My dog is frail, and I'm petrified of him getting trampled or kicked. One time, the horses reacted to him by lowering their heads, ears down, and chased him. In my opinion that is aggressive behaviour. He swam through a river to get away from them. If he had tripped, they would have trampled him, I'm sure of it. A fellow dog walker witnessed it all from across the other side of the field, and agreed that it was a very scary and dangerous incident. He too is now scared to walk through that field.

Following that incident, the horse's owner told me that the horses had in fact kicked and killed her own dog. So I'm afraid you're wrong - something bad has happened to me to create my fear of horses, and there are recorded instances of horses attacking dogs and people.

OP posts:
CosyTeaBags · 31/12/2013 12:17

and in light of that LessMiss your comment Nothing that bad has actually happened to her has really riled me.

I don't presume to know anything about what has happened to you in your life. Please don't presume the same about me from the very little you know about me that is written on this thread.

OP posts:
CosyTeaBags · 31/12/2013 12:22

And as for As far as I'm aware, there have been no recorded instances of manic vicious horses attacking people either. So nothing very likely was going to happen either.

No recorded instances?

Woman trampled by horse at hunt

After a 3 second Google search. I'm sure I could come up with plenty of others.

I never said the horses were manic or vicious. But accidents do happen, and I don't think I was unreasonable for not wanting that to happen to me or my dog.

OP posts:
givemeaclue · 31/12/2013 12:23

Just say, no thanks, its not really my thing. Not sure why you forced yourself to go.

Mignonette · 31/12/2013 12:26

Cosy

I'm saddened that you have had to defend your reasons for using Mumsnet. That is awful.

You sound a decent person who like many of us finds Christmas throws family issues into stark relief.
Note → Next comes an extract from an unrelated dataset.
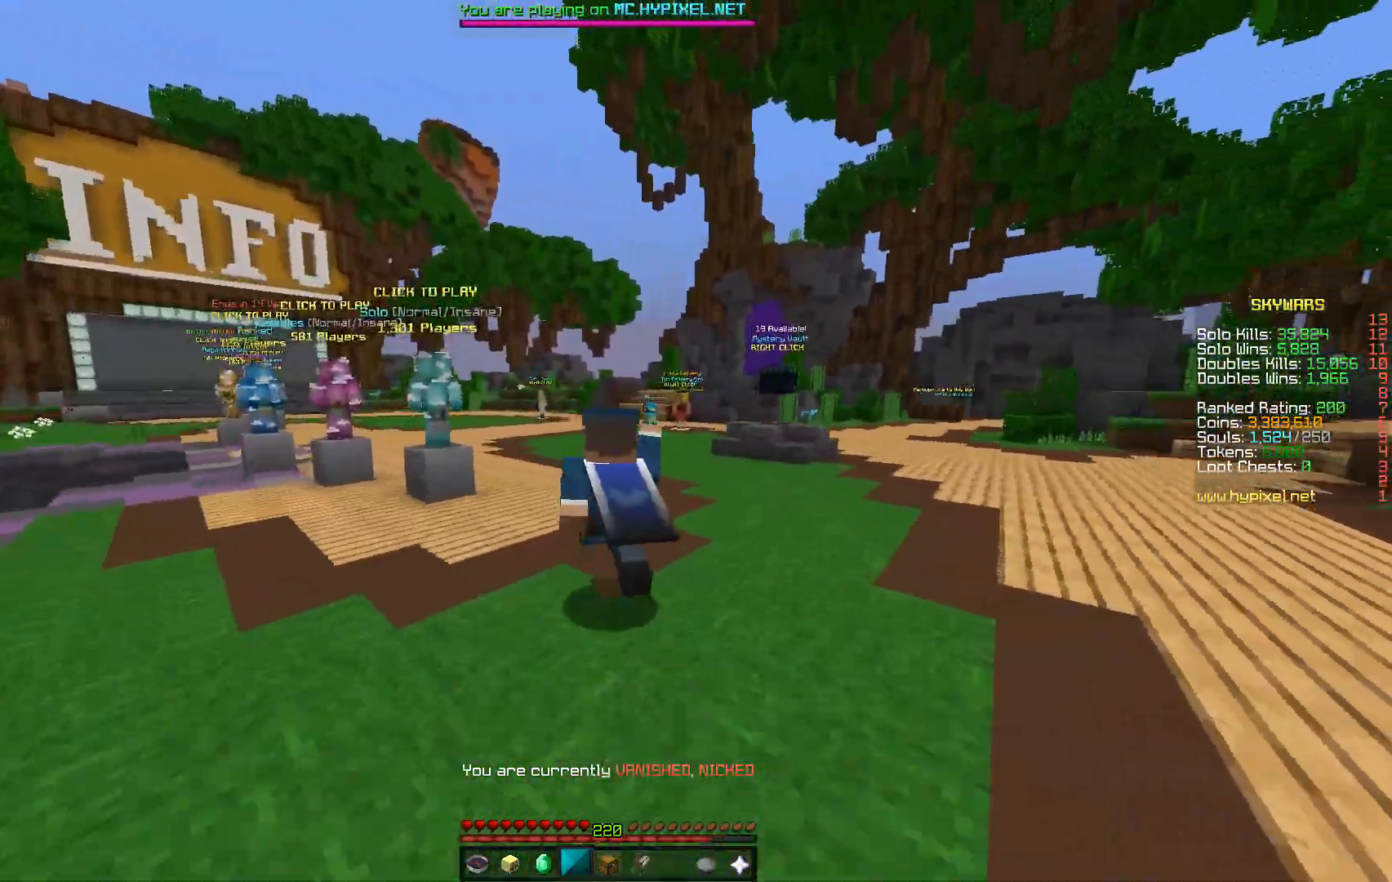
{"keys": ["w"], "mouse": [], "events": [[367, "mouse_left", "up"]]}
People don't seem to understand that and extrapolate all kinds of crap about the psyche of a person from one small thread. I urge them to consider a career in psychiatry because it can take professionals months if not years to garner an insight into a person. The superior skills of some MNers are clearly desperately needed Hmm.
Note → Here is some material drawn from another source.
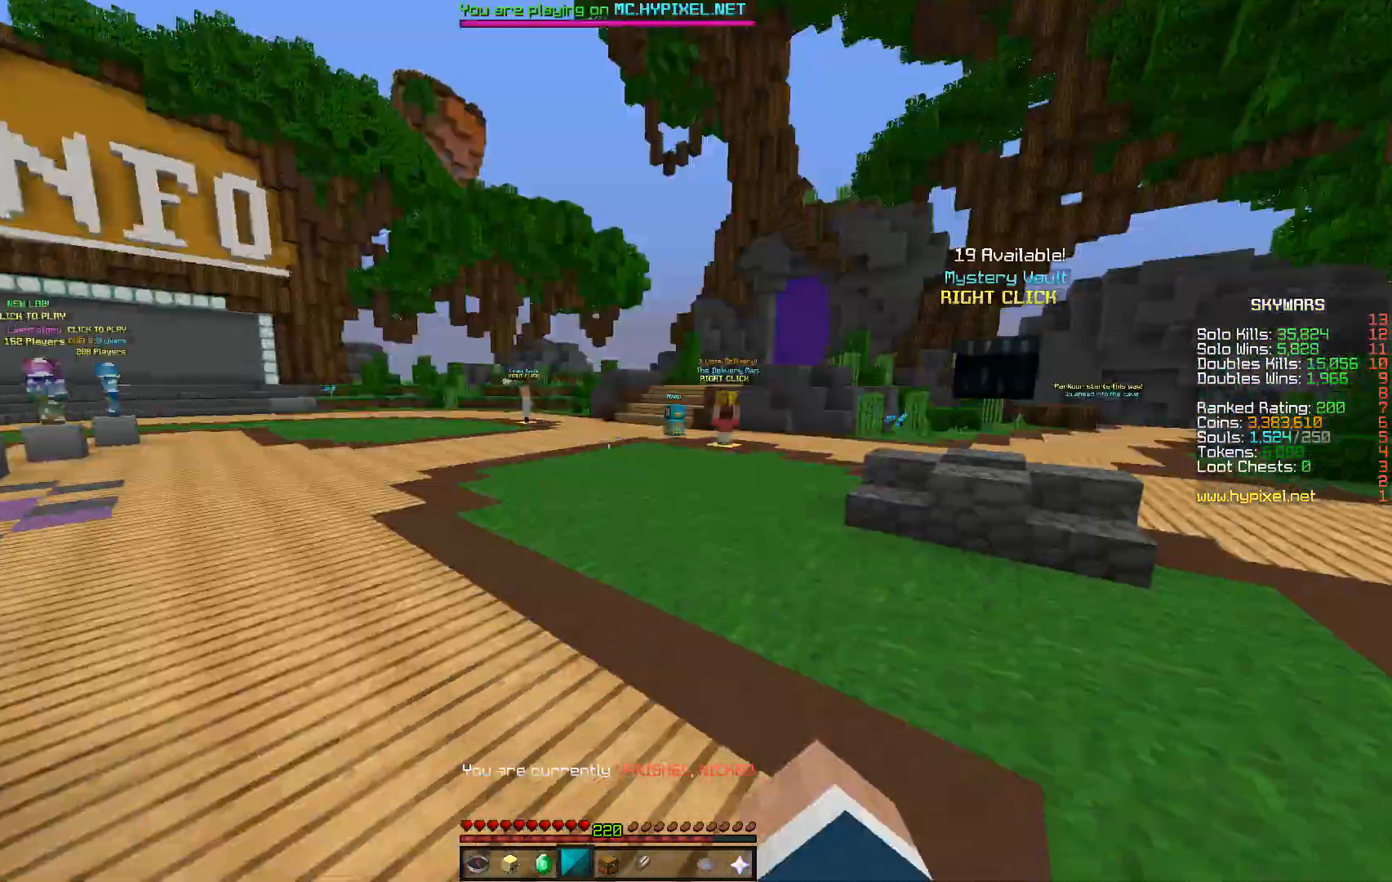
{"keys": ["w"], "mouse": [], "events": []}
Mitchy i am intrigued by your Schlong hunting....Xmas Grin. Do you mean cock hunting and not the kind that crows?

lottieandmia · 31/12/2013 12:28

A Facebook friend of mine posted that she went to a fox hunt - I think I'm going to delete her. I really don't think that compromising your values and beliefs is ever a good idea.

CosyTeaBags · 31/12/2013 12:30

Thanks Mignonette

I think there is an awful lot of projecting that goes on on MN. I've found this in the relationships section quite a lot, that people just throw themselves in and project their own issues onto the thread. I'm quite good at ignoring it, but now and then it does spark me off!!

As for this:
Mitchy i am intrigued by your Schlong hunting....fgrin. Do you mean cock hunting and not the kind that crows? [frgin] now THAT has given me a much needed laugh!!!

OP posts:
fromparistoberlin · 31/12/2013 12:33

Facebook friend of mine posted that she went to a fox hunt - I think I'm going to delete her

you cant like her that much! I cant get stressed about this issue, and I think alot of inverse snobbery is allowed to play in on this issue too

There is so much shit going on, that I cant get fussed. Its not nice, but then its not nice when an antelope gets mucnhed by a lion in the african plains either!!!

WHATEVER

HissymasJumper · 31/12/2013 12:40

A lion is killing to eat. He's doing his job in life.

A pack of dogs trained to kill for sport in the English countryside is about as far removed from the natural order of things in the rolling plains of Africa as they are geographically apart.

Compare hunting to SAFARIS, where a team of people with firearms hunt down an indiscriminate animal and SHOOT IT then perhaps you're 'warmer'.